■ **ASSIGNED TASK**:
Find the string "root" in the listing below and return each line it appears in.

■ **TASK INPUT**:
━━━━━━━━

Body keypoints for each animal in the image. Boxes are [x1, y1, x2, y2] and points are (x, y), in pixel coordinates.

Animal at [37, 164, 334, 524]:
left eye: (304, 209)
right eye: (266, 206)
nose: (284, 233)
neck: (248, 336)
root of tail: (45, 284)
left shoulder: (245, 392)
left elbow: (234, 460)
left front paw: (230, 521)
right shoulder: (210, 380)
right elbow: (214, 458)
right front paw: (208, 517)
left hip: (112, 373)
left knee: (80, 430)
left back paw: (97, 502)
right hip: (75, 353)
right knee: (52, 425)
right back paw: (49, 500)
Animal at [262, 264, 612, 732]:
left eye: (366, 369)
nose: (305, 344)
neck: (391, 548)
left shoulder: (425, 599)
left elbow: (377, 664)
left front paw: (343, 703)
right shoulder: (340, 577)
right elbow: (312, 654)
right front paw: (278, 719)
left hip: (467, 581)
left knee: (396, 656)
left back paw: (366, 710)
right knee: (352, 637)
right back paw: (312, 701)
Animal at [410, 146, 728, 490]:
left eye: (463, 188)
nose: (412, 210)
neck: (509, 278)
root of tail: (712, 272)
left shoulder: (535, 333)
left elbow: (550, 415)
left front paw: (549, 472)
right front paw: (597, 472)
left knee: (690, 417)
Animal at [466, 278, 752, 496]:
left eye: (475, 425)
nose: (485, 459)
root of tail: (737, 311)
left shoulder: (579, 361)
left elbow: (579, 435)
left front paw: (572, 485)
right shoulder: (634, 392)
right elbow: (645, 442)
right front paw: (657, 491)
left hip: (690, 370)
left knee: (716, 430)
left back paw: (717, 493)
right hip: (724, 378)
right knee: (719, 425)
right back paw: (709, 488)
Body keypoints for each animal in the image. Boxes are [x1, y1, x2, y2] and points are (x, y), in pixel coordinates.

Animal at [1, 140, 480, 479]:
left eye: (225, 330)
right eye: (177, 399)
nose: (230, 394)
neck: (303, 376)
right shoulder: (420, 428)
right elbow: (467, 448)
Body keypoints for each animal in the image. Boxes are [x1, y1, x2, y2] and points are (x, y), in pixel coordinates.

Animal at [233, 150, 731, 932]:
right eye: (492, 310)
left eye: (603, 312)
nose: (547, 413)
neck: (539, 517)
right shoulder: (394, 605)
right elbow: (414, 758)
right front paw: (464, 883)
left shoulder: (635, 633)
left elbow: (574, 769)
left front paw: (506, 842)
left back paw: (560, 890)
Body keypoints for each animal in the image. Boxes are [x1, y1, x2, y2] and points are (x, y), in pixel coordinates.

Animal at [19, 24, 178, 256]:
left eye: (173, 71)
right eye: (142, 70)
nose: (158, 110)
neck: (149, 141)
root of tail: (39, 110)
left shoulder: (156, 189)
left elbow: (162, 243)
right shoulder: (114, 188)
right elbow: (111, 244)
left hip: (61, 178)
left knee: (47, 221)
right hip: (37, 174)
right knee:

━━━━━━━━

■ **EXERCISE RESULT**:
root of tail: (45, 284)
root of tail: (712, 272)
root of tail: (737, 311)
root of tail: (39, 110)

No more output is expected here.